It didn't hit all at once.
There was no sharp line between before and after. No dramatic fall into grief or longing. Just... quiet. And space. And stillness that stretched a little too far.
I came back the next day.
And the day after that.
Same time. Same routine. Pool, locker, shower. I told myself it was for me--just a return to habit, to ritual. But I kept glancing toward the third lane. Kept expecting the splash of a body moving beside mine. Stronger. Faster. Effortless.
He wasn't there.
No scar above the brow. No towel slung low on his hips. No stolen glance across tile or mirror.
Just absence.
It clung to everything.
Even the water felt emptier.
I swam slower. Cut my rest breaks short. Showered with the stall door cracked open, listening without meaning to. I started counting how long I stayed in each part of the building, like I might cross his orbit again if I moved just right.
Nothing.
He was just... gone.
Like a ghost who'd finished his unfinished business. Or maybe I was the ghost, stuck haunting the locker room he'd already moved past.
I didn't talk to anyone about it.
What could I say? There wasn't a name to give. No story that wouldn't fall apart under daylight. Just a feeling, lodged under my skin, making my own body feel unfamiliar. I went through the motions, but it all felt out of sync.
The air was too dry. The showers too quiet. My own towel too scratchy against my skin.
Even touching myself was different now.
I'd try some nights, slow and silent under the covers, thinking about the weight of him behind me. His hand on my waist. The way he mouthed at my shoulder while I whimpered into the mat. The way he whispered, "You're doing so good," like I was giving him something sacred.
I'd get close, then stop. Or finish quickly. Or not at all.
Because it wasn't just his touch I missed--it was the warmth after.

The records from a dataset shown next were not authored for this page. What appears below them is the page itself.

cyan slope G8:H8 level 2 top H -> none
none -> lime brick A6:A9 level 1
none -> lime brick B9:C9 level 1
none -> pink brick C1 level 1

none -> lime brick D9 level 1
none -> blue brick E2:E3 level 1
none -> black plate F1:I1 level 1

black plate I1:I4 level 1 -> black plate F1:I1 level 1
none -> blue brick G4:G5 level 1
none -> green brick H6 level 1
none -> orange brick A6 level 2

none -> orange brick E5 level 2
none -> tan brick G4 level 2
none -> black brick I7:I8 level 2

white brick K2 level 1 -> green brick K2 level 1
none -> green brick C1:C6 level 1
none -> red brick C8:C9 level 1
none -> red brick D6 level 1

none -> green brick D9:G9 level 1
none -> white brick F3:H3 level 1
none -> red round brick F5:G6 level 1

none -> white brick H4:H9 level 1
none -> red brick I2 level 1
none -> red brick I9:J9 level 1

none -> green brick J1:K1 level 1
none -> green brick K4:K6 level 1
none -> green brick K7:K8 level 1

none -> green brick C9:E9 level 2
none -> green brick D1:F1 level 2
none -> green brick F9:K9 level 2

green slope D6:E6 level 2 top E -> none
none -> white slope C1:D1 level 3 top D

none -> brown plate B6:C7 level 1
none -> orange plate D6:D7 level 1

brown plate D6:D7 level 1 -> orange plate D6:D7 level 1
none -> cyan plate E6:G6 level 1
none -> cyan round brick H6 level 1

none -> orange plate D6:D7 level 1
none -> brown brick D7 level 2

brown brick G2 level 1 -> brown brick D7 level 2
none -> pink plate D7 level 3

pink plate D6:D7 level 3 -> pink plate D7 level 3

The way he held me like it meant something.
Like I meant something.
And maybe that was the worst part: the fact that he had filmed me, watched me, used me--but the part that haunted me most was how gentle he was when he finally let me in.
It should've made forgetting easier.
It didn't.
My body remembered first--muscle memory, skin-sense. I'd close my eyes in bed and feel his breath on my neck. His chest against my back. The weight of his hand at my waist.
And then his voice.
You were the first person who ever really saw me.
I didn't know why that line wouldn't let go of me.